#### WHAT YOU SHOULD DO
Put the records below into a Markdown table with two columns, Row and Line. Give each line its own numbered row and skip any blank lines.

##### SUPPLIED INFORMATION #####

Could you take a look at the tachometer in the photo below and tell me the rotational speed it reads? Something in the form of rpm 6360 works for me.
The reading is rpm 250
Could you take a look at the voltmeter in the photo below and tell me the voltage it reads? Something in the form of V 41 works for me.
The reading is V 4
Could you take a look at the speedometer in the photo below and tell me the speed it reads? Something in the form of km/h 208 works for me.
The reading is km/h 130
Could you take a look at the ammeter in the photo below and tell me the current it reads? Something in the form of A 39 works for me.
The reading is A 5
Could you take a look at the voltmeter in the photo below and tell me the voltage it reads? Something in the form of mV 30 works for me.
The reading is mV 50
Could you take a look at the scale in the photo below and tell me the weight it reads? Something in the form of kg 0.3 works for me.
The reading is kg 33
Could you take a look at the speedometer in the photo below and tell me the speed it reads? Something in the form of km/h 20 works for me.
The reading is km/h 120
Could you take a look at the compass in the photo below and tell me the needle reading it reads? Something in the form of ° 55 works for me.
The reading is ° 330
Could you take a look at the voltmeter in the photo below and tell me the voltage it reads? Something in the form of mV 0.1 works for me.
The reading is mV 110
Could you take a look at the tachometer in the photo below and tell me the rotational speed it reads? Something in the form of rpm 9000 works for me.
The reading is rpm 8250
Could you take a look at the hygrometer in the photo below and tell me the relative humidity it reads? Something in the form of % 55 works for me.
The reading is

#####

#### SOLUTION TO THE EXERCISE
| Row | Line |
|---|---|
| 1 | Could you take a look at the tachometer in the photo below and tell me the rotational speed it reads? Something in the form of rpm 6360 works for me. |
| 2 | The reading is rpm 250 |
| 3 | Could you take a look at the voltmeter in the photo below and tell me the voltage it reads? Something in the form of V 41 works for me. |
| 4 | The reading is V 4 |
| 5 | Could you take a look at the speedometer in the photo below and tell me the speed it reads? Something in the form of km/h 208 works for me. |
| 6 | The reading is km/h 130 |
| 7 | Could you take a look at the ammeter in the photo below and tell me the current it reads? Something in the form of A 39 works for me. |
| 8 | The reading is A 5 |
| 9 | Could you take a look at the voltmeter in the photo below and tell me the voltage it reads? Something in the form of mV 30 works for me. |
| 10 | The reading is mV 50 |
| 11 | Could you take a look at the scale in the photo below and tell me the weight it reads? Something in the form of kg 0.3 works for me. |
| 12 | The reading is kg 33 |
| 13 | Could you take a look at the speedometer in the photo below and tell me the speed it reads? Something in the form of km/h 20 works for me. |
| 14 | The reading is km/h 120 |
| 15 | Could you take a look at the compass in the photo below and tell me the needle reading it reads? Something in the form of ° 55 works for me. |
| 16 | The reading is ° 330 |
| 17 | Could you take a look at the voltmeter in the photo below and tell me the voltage it reads? Something in the form of mV 0.1 works for me. |
| 18 | The reading is mV 110 |
| 19 | Could you take a look at the tachometer in the photo below and tell me the rotational speed it reads? Something in the form of rpm 9000 works for me. |
| 20 | The reading is rpm 8250 |
| 21 | Could you take a look at the hygrometer in the photo below and tell me the relative humidity it reads? Something in the form of % 55 works for me. |
| 22 | The reading is |